WhatsApp uses the Signal Protocol. This is not just a security feature; it is an architectural constraint.

  • The Logic: The server cannot read the message.
  • Implication: You cannot implement “Server-Side Search.” (e.g., You can’t ask the API “Show me all messages containing ‘Dinner'”).
  • Architecture Shift: Search must be implemented locally on the client (SQLite on Android/iOS). The server is dumb pipes. This further reduces server cost because the server doesn’t need to index petabytes of text.

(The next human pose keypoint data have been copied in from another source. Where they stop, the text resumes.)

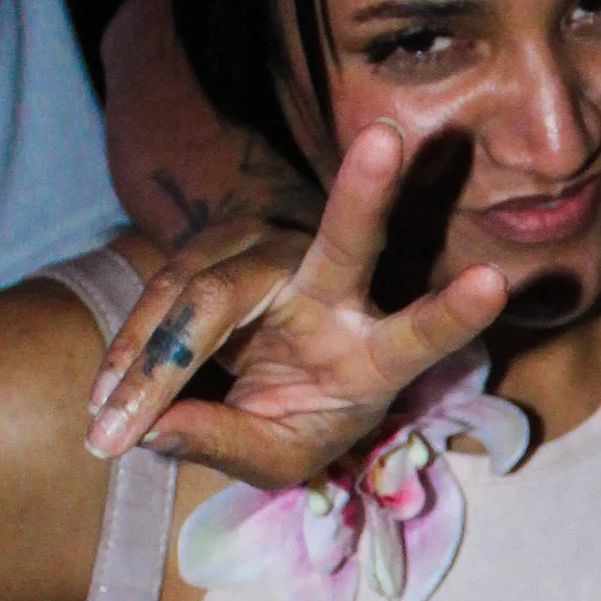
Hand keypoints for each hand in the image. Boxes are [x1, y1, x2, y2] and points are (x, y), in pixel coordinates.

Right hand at [84, 122, 508, 485]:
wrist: (247, 385)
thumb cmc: (285, 424)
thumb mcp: (270, 460)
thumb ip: (224, 444)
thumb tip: (153, 430)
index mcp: (373, 353)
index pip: (419, 334)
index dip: (453, 312)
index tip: (495, 283)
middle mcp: (336, 289)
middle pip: (346, 241)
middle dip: (365, 193)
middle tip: (388, 140)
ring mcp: (277, 254)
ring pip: (214, 288)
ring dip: (154, 354)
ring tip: (108, 419)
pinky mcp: (220, 242)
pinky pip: (165, 291)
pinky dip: (130, 346)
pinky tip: (105, 394)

The Decision Matrix: Connection Protocols #

How do you talk to the phone?

ProtocolThe Logic ChoiceWhy?
HTTP Short PollingNever“Are there messages?” … “No.” (Repeated every 2s). Kills battery. Floods server.
HTTP Long PollingLegacyKeep connection open until data arrives. Heavy header overhead. Good for old browsers, bad for mobile.
WebSocketsGoodFull duplex. Persistent. Standard for web chat.
MQTT (Message Queuing Telemetry Transport)The WinnerWhat Facebook Messenger/WhatsApp use. Extremely lightweight binary protocol designed for oil pipelines and satellites. Perfect for unstable mobile networks.

Real-World Lesson: The “Thundering Herd” of New Year’s Eve #

The biggest threat to a chat app is a global event (New Year’s, World Cup). Everyone picks up their phone at 12:00:00 AM.

  • The Spike: Traffic jumps 100x in 1 second.
  • The Failure: If your Load Balancer accepts all connections, the servers crash.
  • The Fix: Backpressure. WhatsApp servers are designed to reject connections when load > 80%. The client app (on the phone) has logic: “Connection Failed. Wait Random(1, 5) seconds and retry.” That “Random” jitter is critical. It spreads the 12:00:00 AM spike over 12:00:05 AM, saving the infrastructure.

Conclusion #

Building a chat app is easy. Building WhatsApp is hard because it requires mastering Concurrency.

  • Don’t just throw JSON over HTTP.
  • Use a lightweight binary protocol (MQTT/Protobuf).
  • Use a language that handles concurrency natively (Erlang, Go, Elixir).
  • Design the server to be a Router, not a Librarian.